- EXERCISE DIRECTIONS: Each line from the material with the word "lines" in it must be copied.

- ENTRIES SUPPLIED:
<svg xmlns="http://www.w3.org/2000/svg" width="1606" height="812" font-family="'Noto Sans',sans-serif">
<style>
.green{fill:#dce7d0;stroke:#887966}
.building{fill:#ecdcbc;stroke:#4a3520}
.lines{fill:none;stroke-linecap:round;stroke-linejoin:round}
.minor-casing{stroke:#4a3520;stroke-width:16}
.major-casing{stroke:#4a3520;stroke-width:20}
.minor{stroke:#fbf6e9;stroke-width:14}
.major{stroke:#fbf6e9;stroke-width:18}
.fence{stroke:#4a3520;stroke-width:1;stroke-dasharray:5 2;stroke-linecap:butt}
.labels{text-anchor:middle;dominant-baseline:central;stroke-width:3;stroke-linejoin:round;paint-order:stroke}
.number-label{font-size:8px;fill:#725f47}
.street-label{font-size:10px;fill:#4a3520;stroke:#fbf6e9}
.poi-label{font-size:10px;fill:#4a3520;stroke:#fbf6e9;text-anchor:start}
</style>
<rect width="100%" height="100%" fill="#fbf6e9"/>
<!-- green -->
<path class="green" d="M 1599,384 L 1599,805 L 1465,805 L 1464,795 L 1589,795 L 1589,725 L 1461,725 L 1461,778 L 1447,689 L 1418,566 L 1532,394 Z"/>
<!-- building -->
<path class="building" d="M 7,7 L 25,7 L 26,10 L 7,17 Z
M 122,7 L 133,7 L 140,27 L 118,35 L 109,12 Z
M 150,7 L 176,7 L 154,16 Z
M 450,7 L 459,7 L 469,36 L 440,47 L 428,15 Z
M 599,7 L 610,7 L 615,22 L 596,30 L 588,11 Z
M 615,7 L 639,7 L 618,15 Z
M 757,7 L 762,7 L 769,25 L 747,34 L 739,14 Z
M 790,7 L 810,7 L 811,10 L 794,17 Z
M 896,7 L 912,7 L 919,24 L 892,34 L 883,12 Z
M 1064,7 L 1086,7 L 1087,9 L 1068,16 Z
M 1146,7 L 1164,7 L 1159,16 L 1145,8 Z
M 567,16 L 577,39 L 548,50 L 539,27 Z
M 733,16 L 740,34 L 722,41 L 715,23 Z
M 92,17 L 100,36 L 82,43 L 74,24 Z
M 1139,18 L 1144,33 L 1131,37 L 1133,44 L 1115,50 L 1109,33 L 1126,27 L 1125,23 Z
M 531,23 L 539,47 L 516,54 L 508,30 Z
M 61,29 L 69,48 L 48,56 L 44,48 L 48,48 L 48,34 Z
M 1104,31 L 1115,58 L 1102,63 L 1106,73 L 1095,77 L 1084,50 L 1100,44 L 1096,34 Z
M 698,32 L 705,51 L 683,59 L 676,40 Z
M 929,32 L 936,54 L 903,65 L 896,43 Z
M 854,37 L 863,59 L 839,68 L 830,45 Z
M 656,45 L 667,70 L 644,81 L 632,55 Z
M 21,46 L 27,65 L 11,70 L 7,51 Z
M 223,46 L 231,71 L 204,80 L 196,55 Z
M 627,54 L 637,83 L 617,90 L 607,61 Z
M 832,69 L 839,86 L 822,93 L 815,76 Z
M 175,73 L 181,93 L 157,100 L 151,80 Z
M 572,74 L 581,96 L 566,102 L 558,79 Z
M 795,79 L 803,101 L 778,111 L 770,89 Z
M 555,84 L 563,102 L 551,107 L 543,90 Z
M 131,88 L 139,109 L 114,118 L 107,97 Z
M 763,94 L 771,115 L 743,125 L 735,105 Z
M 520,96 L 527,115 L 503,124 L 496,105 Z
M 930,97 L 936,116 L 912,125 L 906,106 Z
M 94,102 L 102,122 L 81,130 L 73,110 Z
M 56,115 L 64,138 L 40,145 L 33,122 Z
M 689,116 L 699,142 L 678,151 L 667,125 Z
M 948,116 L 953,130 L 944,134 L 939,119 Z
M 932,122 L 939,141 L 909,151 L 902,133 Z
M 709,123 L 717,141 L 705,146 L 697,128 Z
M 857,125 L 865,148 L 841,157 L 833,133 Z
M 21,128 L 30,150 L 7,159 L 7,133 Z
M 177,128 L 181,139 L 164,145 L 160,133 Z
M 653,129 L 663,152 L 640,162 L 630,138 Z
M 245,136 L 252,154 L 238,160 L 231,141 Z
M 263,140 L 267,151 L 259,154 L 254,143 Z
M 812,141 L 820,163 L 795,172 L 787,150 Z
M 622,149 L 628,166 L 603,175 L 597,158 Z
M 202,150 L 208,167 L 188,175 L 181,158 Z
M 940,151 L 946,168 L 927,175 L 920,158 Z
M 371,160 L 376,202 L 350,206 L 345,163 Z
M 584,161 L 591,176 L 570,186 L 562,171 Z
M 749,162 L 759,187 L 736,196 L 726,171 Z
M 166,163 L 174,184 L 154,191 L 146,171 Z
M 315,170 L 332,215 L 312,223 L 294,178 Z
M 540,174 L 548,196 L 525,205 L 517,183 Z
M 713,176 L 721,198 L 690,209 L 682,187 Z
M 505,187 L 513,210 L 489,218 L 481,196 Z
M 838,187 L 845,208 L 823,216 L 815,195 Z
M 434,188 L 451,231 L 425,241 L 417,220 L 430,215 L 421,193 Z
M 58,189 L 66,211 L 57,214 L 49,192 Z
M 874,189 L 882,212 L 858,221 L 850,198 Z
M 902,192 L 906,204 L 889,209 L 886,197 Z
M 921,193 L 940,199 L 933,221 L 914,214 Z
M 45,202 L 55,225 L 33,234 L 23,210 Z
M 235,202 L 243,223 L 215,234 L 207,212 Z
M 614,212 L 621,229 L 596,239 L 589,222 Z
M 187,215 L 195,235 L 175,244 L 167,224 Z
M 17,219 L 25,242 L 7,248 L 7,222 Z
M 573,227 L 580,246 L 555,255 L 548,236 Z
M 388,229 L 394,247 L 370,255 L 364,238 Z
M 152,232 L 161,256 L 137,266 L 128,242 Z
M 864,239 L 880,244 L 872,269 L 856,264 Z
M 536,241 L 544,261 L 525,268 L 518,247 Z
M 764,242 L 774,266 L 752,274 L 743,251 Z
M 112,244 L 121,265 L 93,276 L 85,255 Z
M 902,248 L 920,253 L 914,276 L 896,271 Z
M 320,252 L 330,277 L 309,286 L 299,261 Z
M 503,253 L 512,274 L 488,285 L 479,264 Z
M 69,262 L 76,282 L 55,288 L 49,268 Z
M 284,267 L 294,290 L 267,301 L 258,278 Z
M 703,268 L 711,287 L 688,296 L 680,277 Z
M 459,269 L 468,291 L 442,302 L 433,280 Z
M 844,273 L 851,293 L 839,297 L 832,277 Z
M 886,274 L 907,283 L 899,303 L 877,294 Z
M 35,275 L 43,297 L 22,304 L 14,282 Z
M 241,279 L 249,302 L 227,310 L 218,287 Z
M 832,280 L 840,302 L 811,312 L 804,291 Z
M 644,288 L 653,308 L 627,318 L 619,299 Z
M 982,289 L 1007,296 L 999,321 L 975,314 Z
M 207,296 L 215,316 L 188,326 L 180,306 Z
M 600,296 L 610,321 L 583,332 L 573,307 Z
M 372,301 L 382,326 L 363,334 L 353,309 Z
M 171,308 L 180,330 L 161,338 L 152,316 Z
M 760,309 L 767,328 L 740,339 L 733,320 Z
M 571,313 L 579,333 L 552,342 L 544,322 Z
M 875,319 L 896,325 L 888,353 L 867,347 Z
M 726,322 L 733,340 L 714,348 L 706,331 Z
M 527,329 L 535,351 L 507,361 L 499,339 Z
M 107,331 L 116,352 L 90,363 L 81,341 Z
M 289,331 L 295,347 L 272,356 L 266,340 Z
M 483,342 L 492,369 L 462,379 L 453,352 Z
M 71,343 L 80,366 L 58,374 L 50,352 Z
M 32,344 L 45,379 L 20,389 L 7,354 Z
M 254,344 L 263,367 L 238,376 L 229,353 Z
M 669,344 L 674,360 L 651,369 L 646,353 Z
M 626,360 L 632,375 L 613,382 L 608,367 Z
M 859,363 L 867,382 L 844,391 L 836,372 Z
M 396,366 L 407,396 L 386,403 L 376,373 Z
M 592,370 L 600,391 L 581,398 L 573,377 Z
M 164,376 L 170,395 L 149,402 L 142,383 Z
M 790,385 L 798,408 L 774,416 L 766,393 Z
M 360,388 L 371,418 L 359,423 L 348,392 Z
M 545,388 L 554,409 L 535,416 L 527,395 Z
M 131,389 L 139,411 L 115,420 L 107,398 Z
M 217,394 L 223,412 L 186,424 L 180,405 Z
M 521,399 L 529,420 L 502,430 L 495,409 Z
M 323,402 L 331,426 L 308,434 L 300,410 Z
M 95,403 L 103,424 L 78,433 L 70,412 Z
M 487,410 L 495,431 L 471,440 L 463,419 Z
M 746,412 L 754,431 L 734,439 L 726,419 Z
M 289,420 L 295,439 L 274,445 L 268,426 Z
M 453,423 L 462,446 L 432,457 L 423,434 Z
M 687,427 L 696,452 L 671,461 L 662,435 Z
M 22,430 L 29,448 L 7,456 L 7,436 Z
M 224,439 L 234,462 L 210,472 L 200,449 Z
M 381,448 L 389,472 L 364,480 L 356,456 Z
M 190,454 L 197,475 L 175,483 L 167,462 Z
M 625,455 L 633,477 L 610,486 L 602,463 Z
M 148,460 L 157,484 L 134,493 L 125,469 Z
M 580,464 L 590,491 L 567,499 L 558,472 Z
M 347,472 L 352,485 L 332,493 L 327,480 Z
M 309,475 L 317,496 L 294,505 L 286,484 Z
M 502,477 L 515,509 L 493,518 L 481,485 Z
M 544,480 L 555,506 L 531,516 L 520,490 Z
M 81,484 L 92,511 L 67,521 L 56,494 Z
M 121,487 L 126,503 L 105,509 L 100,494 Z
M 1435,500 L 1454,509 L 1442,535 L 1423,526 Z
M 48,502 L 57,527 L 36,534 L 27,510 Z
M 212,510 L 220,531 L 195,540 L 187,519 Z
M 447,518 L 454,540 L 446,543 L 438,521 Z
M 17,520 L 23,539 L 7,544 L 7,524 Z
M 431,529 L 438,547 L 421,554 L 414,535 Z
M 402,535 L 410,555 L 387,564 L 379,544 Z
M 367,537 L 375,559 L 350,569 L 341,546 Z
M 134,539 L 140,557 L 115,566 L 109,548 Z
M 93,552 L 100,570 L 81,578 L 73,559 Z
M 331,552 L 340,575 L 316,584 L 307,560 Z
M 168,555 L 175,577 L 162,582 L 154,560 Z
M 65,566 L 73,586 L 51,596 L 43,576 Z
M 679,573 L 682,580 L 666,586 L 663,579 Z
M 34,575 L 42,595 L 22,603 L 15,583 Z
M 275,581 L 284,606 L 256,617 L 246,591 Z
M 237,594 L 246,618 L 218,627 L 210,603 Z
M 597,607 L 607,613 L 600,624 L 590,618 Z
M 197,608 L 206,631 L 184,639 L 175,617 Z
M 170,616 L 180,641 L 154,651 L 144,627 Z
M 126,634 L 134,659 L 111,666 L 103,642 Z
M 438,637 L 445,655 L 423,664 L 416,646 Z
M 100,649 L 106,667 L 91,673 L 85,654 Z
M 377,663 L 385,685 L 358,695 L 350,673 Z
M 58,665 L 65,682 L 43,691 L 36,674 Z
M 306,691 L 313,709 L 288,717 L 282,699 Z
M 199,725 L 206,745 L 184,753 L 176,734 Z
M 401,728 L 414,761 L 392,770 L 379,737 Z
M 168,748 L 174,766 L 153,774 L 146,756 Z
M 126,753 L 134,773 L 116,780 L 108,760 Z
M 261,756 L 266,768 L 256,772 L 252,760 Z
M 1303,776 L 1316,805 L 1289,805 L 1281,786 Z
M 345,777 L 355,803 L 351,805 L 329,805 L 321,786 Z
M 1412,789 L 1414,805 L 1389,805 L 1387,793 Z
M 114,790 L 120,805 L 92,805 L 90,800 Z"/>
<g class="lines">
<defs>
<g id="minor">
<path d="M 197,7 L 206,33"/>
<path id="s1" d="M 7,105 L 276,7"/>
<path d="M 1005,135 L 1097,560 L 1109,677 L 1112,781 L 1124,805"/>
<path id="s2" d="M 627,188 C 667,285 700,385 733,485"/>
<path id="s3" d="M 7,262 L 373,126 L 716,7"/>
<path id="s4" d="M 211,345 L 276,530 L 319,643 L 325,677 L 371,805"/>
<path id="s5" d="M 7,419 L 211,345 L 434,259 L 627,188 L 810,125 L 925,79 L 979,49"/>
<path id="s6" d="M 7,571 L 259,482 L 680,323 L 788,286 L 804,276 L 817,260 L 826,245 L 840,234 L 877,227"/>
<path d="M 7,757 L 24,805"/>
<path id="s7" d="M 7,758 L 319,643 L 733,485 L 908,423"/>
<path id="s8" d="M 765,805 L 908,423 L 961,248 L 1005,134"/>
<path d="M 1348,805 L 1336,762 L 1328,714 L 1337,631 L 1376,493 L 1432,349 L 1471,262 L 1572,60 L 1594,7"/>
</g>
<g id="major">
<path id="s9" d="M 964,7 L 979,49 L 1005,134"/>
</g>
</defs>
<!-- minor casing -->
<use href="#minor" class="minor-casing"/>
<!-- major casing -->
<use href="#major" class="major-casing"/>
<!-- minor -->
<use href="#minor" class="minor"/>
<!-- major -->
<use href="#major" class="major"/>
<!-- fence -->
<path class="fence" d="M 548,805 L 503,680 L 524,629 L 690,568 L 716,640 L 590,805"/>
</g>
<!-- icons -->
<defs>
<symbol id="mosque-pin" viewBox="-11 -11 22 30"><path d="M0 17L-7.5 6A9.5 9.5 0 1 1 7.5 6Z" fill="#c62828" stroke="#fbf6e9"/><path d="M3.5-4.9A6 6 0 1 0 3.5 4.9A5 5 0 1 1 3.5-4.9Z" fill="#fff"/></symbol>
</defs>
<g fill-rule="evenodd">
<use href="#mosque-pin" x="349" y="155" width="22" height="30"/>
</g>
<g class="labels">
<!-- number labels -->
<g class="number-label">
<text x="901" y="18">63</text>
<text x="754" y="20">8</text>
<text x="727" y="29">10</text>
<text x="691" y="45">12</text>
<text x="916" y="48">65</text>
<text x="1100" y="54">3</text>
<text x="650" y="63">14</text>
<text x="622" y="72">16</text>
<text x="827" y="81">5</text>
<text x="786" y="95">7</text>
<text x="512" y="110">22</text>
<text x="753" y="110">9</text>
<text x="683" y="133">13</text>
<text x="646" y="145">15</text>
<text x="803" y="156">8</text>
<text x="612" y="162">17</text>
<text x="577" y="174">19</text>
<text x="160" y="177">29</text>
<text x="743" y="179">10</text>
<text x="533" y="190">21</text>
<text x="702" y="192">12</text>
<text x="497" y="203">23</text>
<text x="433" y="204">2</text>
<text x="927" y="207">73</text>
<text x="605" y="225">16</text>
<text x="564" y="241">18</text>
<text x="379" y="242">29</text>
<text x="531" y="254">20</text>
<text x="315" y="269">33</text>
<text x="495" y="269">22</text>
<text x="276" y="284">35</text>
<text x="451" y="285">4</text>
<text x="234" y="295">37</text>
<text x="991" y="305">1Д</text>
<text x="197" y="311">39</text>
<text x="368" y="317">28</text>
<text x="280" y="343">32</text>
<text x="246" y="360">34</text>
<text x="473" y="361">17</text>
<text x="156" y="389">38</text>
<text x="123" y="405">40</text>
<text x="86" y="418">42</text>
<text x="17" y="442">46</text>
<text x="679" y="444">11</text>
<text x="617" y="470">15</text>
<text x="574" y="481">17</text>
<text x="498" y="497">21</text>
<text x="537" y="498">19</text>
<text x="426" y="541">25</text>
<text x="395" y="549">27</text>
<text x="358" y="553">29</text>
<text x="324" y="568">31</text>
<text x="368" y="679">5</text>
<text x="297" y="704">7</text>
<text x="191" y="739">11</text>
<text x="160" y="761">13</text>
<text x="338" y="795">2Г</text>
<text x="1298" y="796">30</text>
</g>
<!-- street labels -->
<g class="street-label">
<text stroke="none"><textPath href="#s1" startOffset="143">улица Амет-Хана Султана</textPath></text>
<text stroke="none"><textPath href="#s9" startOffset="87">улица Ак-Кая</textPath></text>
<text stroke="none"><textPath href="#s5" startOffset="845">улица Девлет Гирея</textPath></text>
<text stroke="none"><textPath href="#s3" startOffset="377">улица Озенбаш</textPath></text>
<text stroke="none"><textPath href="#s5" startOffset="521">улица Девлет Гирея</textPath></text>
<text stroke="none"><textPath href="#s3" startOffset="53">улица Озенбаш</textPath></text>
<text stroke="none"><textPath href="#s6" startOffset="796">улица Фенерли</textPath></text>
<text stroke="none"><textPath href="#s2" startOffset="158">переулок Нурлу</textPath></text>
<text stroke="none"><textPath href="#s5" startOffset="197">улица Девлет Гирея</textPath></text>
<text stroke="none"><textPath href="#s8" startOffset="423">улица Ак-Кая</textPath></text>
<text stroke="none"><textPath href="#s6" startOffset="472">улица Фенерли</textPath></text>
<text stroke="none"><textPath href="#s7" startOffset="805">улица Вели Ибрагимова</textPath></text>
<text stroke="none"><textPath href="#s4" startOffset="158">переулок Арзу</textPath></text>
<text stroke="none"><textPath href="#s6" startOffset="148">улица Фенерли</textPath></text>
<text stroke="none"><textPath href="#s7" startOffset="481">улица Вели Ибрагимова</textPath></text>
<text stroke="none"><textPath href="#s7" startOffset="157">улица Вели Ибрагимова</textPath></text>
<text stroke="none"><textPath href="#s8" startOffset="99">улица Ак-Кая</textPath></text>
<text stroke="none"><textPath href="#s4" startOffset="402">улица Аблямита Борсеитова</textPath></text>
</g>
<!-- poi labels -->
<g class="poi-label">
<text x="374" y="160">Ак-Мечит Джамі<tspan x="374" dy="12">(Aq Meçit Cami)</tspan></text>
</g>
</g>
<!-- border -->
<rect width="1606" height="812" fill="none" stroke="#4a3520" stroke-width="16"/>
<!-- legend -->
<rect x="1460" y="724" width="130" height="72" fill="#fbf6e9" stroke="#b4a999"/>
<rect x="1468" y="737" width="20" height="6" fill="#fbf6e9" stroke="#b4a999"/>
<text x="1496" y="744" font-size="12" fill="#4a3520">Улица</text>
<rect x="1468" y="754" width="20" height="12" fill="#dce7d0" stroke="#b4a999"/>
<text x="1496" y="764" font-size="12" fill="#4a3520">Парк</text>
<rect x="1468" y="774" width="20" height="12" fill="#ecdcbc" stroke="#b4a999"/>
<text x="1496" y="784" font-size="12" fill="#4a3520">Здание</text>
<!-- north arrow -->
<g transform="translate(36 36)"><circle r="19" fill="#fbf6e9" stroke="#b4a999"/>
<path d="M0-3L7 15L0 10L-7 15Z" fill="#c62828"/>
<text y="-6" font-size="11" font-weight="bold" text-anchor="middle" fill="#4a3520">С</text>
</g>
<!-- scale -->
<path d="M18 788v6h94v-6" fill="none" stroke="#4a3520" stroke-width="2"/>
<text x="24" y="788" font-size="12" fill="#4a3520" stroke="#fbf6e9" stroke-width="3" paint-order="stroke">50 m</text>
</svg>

- TASK ANSWER:
.lines{fill:none;stroke-linecap:round;stroke-linejoin:round}
<g class="lines">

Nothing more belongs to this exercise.